* Start Source document *

Sysadmins are no exception. When approaching a sysadmin and asking for work or a new tool installed, a good system administrator will ask you, "WHY?". Don't feel put-off by this. We're just checking to see if there might be a better option. It's our house, we don't need some punk asking to knock down a load-bearing wall in our carefully-designed structure (of course if a boss demands to knock down the load-bearing wall, we kind of have to do it even though it may be a stupid decision and everyone knows it - after all we all need our jobs, right? If you have a boss or manager that hands down decisions like this, you may find that your work environment is less than pleasant and you constantly find yourself fighting fires that you wouldn't have had to do if the decision hadn't been handed down from above). So, if a sysadmin asks you "why", just rationally defend your decision and you'll probably get your task done in a speedy manor, assuming the task is sound. If there is a better option, please feel free to listen to the sysadmin's options and be open about it. It may not be what you expected to hear, but the sysadmin is probably thinking holistically about the whole system when making his/her decision about an alternative option and may be much easier to work with in the long-run.

* End Source document *

Objectives »
1) Summarize the passage about system administrators in exactly two sentences.
2) In the passage about system administrators, what will a good sysadmin ask when approached for work or a new tool?
3) Carry the passage about system administrators forward from its final sentence.

* Start Information given *

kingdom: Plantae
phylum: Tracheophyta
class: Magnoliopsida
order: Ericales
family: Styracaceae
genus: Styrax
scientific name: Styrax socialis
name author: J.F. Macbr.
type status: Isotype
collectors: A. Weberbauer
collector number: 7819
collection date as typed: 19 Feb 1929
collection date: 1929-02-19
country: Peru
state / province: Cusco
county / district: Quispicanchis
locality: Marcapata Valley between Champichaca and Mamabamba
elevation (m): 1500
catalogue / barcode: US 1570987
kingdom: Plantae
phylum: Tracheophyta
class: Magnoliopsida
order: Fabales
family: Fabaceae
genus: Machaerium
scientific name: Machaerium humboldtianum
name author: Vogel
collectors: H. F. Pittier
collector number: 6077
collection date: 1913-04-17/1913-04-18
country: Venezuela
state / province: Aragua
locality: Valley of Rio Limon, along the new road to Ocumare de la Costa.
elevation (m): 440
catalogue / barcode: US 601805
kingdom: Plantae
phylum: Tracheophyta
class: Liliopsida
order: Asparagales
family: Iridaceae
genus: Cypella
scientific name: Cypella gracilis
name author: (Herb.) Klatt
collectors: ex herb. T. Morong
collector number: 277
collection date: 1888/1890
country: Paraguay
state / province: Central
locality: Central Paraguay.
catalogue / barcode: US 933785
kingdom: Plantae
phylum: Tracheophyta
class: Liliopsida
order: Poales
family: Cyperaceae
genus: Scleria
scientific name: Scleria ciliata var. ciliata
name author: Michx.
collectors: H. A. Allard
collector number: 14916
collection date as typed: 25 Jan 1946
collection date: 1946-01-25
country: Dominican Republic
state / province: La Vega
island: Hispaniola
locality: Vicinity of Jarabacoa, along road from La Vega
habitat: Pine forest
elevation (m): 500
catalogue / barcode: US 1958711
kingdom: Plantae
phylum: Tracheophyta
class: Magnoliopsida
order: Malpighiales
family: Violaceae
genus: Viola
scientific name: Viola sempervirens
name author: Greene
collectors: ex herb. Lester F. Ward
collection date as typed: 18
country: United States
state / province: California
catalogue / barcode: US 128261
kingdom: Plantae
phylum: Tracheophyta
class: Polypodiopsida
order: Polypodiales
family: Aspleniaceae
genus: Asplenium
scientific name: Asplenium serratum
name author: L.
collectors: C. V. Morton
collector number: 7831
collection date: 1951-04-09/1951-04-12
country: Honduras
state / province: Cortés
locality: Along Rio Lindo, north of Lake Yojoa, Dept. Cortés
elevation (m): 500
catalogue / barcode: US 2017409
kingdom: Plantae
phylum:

* End Information given *

Per-task answers »
1) A good system administrator will ask "why" when someone requests work or a new tool, not to put them off but to check whether a better option exists. Requesters should rationally defend the request and stay open to the administrator's alternatives, which come from thinking about the whole system and may be easier to work with in the long run.

2) "WHY?"

3)
How to manage a sysadmin: Pretty simple. My rule is: give your sysadmin the tools and time to do their job and leave them alone. When it comes to layoffs, do what any good manager does, stand up for them. When it comes to raises and promotions, it's simple. Promote from within (don't hire from the outside) and give appropriate raises based on performance and completeion of milestones. It's not hard. Basic management skills always work with system administrators. Micro-management, implementing the latest thing from wired magazine because it sounds cool, jumping in bed with the vendor that offers you the most bells and whistles ... ALL BAD DECISIONS! When in doubt, K.I.S.S. Trust me, I have experience in these things. :)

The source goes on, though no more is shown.